Recently, we were exposed to a great app, and had planned to review it for you, but we were beaten to the punch by About.com writer Tom Lochhaas who did a better job than we would have showcasing this awesome reference app. Read below Tom’s review and consider signing up for his newsletter by clicking here.
Review of Safe Skipper – Safety Afloat App
Good Reference Information to Have on Hand
By Tom Lochhaas, About.com Guide
This app is a compendium of important safe boating information, like having a small safety handbook in your pocket. While very experienced sailors or boaters may not find much they don’t already know, it’s very useful for the less experienced and also makes a good teaching tool for those new to boating and guests on your boat.
Version reviewed: Android version 2.0
Requires Android 2.2 and up
Available at Google Play Store – $2.99
Tested on Lenovo A1 7-inch tablet running Android 2.3
Apple versions also available for iPhone and iPad
Note: there is also a free “lite” version of Safe Skipper, but unlike some lite apps that provide significant functionality such that many users not needing advanced features can continue to use the free version, in this case Safe Skipper Lite is actually a preview just to give you a taste. Go ahead and take a look first, but if you find it useful, you will need to buy the full version. For what’s there, the price is worth it.
This app gives you information; it doesn’t “do” anything beyond that. It’s a small boating safety book for those who want or need to keep the information conveniently with them rather than browsing online or reading a book at home and then tucking it away somewhere.
The information is presented in four basic sections:
- Preparation (to stay safe – before you head out)
- Equipment (what to have on your boat for safety and emergencies and how to use it)
- Communications (signaling, radio use, DSC, etc.)
- Emergencies (what to do when many different kinds of emergencies occur)
The information in each section is reasonably comprehensive (though nothing like a full book on seamanship), is written concisely mostly in bullet points, and is clear and authoritative.

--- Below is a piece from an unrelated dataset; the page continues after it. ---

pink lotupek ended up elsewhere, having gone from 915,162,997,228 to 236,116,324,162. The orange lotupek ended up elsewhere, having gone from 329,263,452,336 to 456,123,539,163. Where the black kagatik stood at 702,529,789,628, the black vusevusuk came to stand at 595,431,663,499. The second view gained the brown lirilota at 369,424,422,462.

Compared to reading a large book, browsing this app is enjoyable and something one might want to review from time to time, as well as to offer for perusal by crew and passengers aboard. For those relatively new to boating (and even the many boaters who have been on the water for years but have never paid attention to safety issues), this is a great start to get you thinking in the right direction on a wide range of safety topics.
While the app is marketed in part as a quick reference guide – such as what to do when disaster strikes – I would argue it should be viewed and used as a preparation tool. If your sailboat’s mast suddenly crashes down in a storm or smoke pouring from your engine compartment indicates a fire, you’re not going to reach for your smartphone or iPad and go flipping through menus and scrolling down pages to see what to do. You have to know what to do in advance, have equipment ready in the right place, and act fast. In most cases no app could get you the information fast enough. That said, it’s great to have an app with you that you can take a look at and show others from time to time until you’ve learned this information well. It’s really an educational app, and while not as detailed as many print resources, it’s pretty good for those who like their education in smaller doses.

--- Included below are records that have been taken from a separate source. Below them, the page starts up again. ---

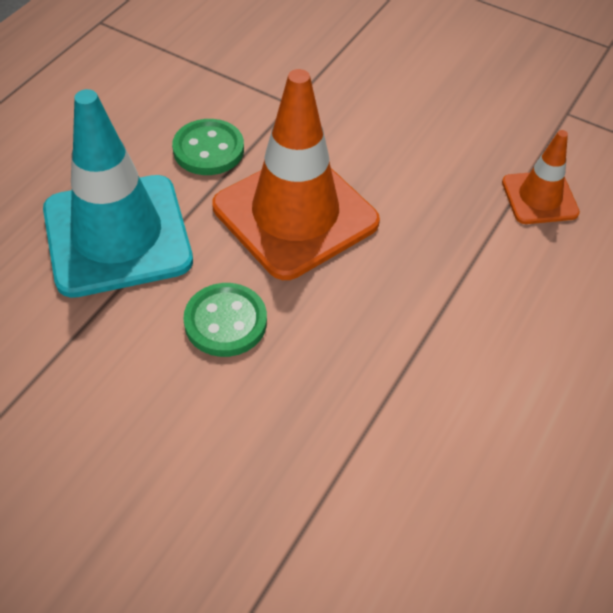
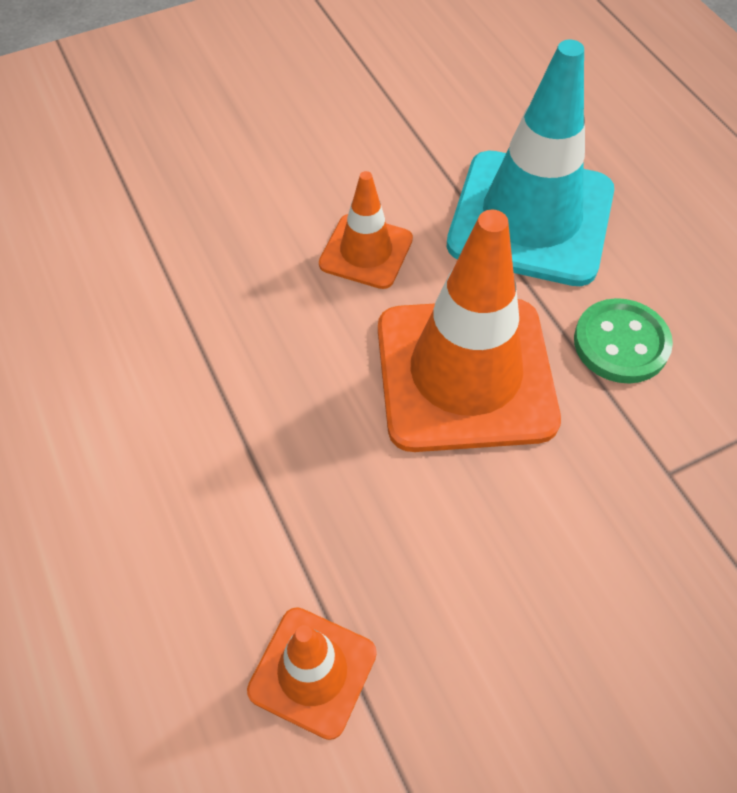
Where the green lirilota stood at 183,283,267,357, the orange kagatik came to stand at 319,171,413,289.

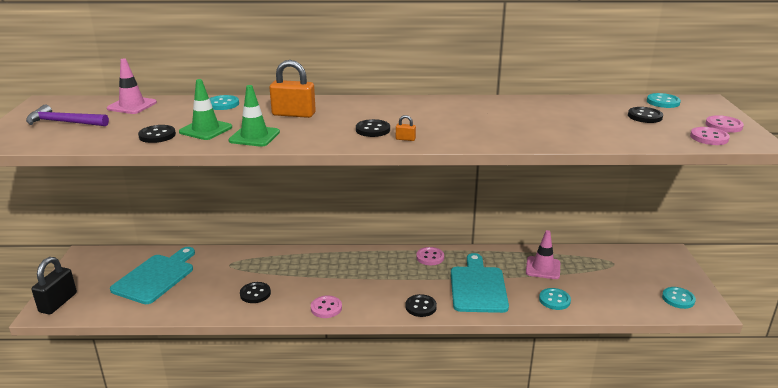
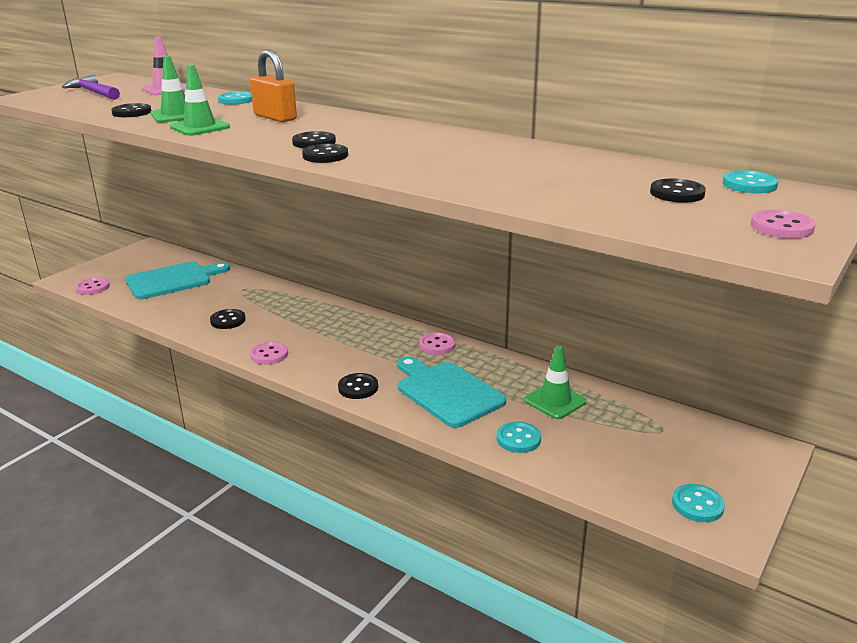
Where the orange zunudupu stood at 396,115,416,141, the black lirilota came to stand at 302,144,348,163. The pink lirilota ended up elsewhere, having gone from 690,127,730,145 to 76,277,110,295. What was the pink kagatik at 526,230,560,279 turned into the green kagatik at 524,346,587,419. The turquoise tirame at 451,253,509,313 ended up facing another way, 75 degrees counterclockwise from before. The second view lost the black zunudupu at 31,257,77,314.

Some topics are not covered in much useful detail, hopefully something users will recognize so that they keep other resources at hand also. For example, the section on medical emergencies is very thin, with only a sentence or so on most emergencies. The section does conclude by urging boaters to keep a good first aid manual on the boat, but it might be better not even to pretend to give instructions that could waste time in the emergency – just send users straight to the first aid manual!

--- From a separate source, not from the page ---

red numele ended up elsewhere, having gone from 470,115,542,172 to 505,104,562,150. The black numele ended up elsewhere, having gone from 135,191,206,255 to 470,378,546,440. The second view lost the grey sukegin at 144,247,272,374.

Finally, most of the illustrations, which appear in all sections, while quite pretty, don’t really add substance. They’re attractive but not useful. Maybe graphics are needed to get some app users even to take a look, but we old-school types prefer to see illustrations that actually increase our understanding of the topic at hand.
The best apps focus on a specific type of audience and its needs and maintain a good focus to meet those needs. As an instructional app, Safe Skipper does that introductory job quite well – within the limits of its size (perhaps the equivalent of a 50-page pocketbook). Beyond that, for the finer points of safety, you’ll need a boating course, a decent book or online site on seamanship, or a lot of experience under the tutelage of a master seaman.